Founded on 1 June 1998, the Luxembourg Central Bank (BCL) marked its 25th anniversary alongside the establishment of the European Central Bank in Frankfurt.
With the introduction of the euro on the horizon, the BCL commenced operations on 1 January 1999, in compliance with the European Union's requirement for each member state to have its own central bank. While traditionally central banks are responsible for printing money, the BCL's primary role today is to implement the monetary policy of the eurozone in Luxembourg.
The monetary policy for the eurozone is determined collectively by the governors of the central banks from the 20 member states at the European Central Bank in Frankfurt. Price stability, with a target inflation rate of around 2%, is the key objective of this monetary policy.
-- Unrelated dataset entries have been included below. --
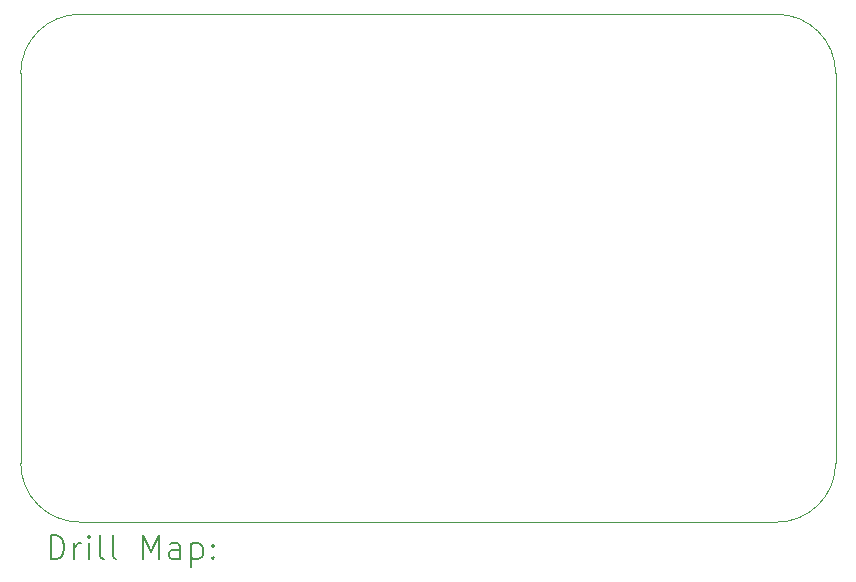
<source format=gbr>
%FSLAX45Y45*%
G04 Gerber Fmt 4.5, Leading zero omitted, Abs format (unit mm)*
G04 Created by KiCad (PCBNEW (6.0.1)) date 2022-01-17 15:22:59*
%MOMM*%
%LPD*%
G01*
G04 APERTURE LIST*
%TA.AperFunction,Profile*%
%ADD10C,0.050000*%
%TD*%
%ADD11C,0.200000*%
G04 APERTURE END LIST*
D10*
X6400000Y0D02*
X500000Y0D01*
X500000Y0D02*
G75*
G03*
X0Y-500000I0J-500000D01*
G01*
X0Y-500000D02*
X0Y-3800000D01*
X6900000Y-3800000D02*
X6900000Y-500000D01*
X6400000Y-4300000D02*
G75*
G03*
X6900000Y-3800000I0J500000D01*
G01*
X500000Y-4300000D02*
X6400000Y-4300000D01*
X6900000Y-500000D02*
G75*
G03*
X6400000Y0I-500000J0D01*
G01*
X0Y-3800000D02*
G75*
G03*
X500000Y-4300000I500000J0D01*
G01*
D11*
X255119Y-4612976D02*
X255119Y-4412976D01*
X302738Y-4412976D01*
X331310Y-4422500D01*
X350357Y-4441548D01*
X359881Y-4460595D01*
X369405Y-4498690D01*
X369405Y-4527262D01*
X359881Y-4565357D01*
X350357Y-4584405D01*
X331310Y-4603452D01*
X302738Y-4612976D01*
X255119Y-4612976D01*
X455119Y-4612976D02*
X455119Y-4479643D01*
X455119Y-4517738D02*
X464643Y-4498690D01*
X474167Y-4489167D01*
X493214Y-4479643D01*
X512262Y-4479643D01*
X578929Y-4612976D02*
X578929Y-4479643D01*
X578929Y-4412976D02*
X569405Y-4422500D01*
X578929Y-4432024D01*
X588452Y-4422500D01*
X578929Y-4412976D01*
X578929Y-4432024D01*
X702738Y-4612976D02*
X683690Y-4603452D01*
X674167Y-4584405D01*
X674167Y-4412976D01*
X807500Y-4612976D02*
X788452Y-4603452D01*
X778928Y-4584405D01*
X778928Y-4412976D01*
X1036071Y-4612976D02*
X1036071Y-4412976D01*
X1102738Y-4555833D01*
X1169405Y-4412976D01*
X1169405Y-4612976D01*
X1350357Y-4612976D02*
X1350357Y-4508214D01*
X1340833Y-4489167D01*
X1321786Y-4479643D01*
X1283690Y-4479643D01*
X1264643Y-4489167D01*
X1350357Y-4603452D02*
X1331310Y-4612976D01*
X1283690Y-4612976D01*
X1264643Y-4603452D01*
X1255119Y-4584405D01*
X1255119Y-4565357D01*
X1264643Y-4546310D01*
X1283690Y-4536786D01*
X1331310Y-4536786D01*
X1350357Y-4527262D01*
X1445595Y-4479643D02*
X1445595Y-4679643D01*
X1445595Y-4489167D02*
X1464643Y-4479643D01*
X1502738Y-4479643D01*
X1521786Y-4489167D01*
X1531309Y-4498690D01*
X1540833Y-4517738D01*
X1540833Y-4574881D01*
X1531309Y-4593929D01*
X1521786Y-4603452D01*
X1502738Y-4612976D01*
X1464643Y-4612976D01*
X1445595Y-4603452D01*
X1626548Y-4593929D02*
X1636071Y-4603452D01*
X1626548Y-4612976D01*
X1617024Y-4603452D01*
X1626548Y-4593929D01*
X1626548Y-4612976D01*
X1626548Y-4489167D02*
X1636071Y-4498690D01*
X1626548Y-4508214D01*
X1617024Y-4498690D01*
X1626548Y-4489167D01*
X1626548Y-4508214D01*
M02*

</source>
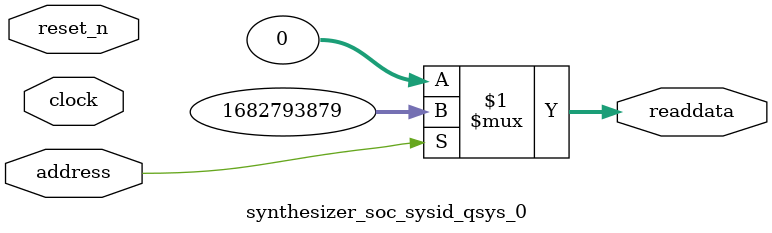
<source format=v>



// synthesis translate_off
`timescale 1ns / 1ps
// synthesis translate_on

// turn off superfluous verilog processor warnings 
// altera message_level Level1 
// altera message_off 10034 10035 10036 10037 10230 10240 10030 

module synthesizer_soc_sysid_qsys_0 (
               // inputs:
                address,
                clock,
                reset_n,

               // outputs:
                readdata
             )
;

  output  [ 31: 0] readdata;
  input            address;
  input            clock;
  input            reset_n;

  wire    [ 31: 0] readdata;
  //control_slave, which is an e_avalon_slave
  assign readdata = address ? 1682793879 : 0;

endmodule



</source>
Interest rates serve as the primary tool for achieving this goal as they directly impact the issuance of loans and, consequently, the value of money. In times of economic downturn or banking instability, alternative measures such as debt buybacks have been implemented to stimulate credit and bolster economic activity.
Located on Boulevard Royal, near Côte d'Eich in the capital city, the BCL premises occupy the former site of the International Bank in Luxembourg (BIL), which held the privilege of money printing until 1999.
Gaston Reinesch has served as the governor of the BCL since 2013, succeeding Yves Mersch, who held the position since the bank's inception. Both governors have expressed concerns about the institution's limited capitalisation and have emphasised the BCL's independence.
In addition to its monetary responsibilities, since 2014, the BCL has also assumed the macroprudential supervision of the banking sector and money circulation. The growing workload and expanding balance sheet have necessitated organisational growth.
From employing 200 individuals in the early 2000s, the BCL's workforce has now reached 460 dedicated professionals.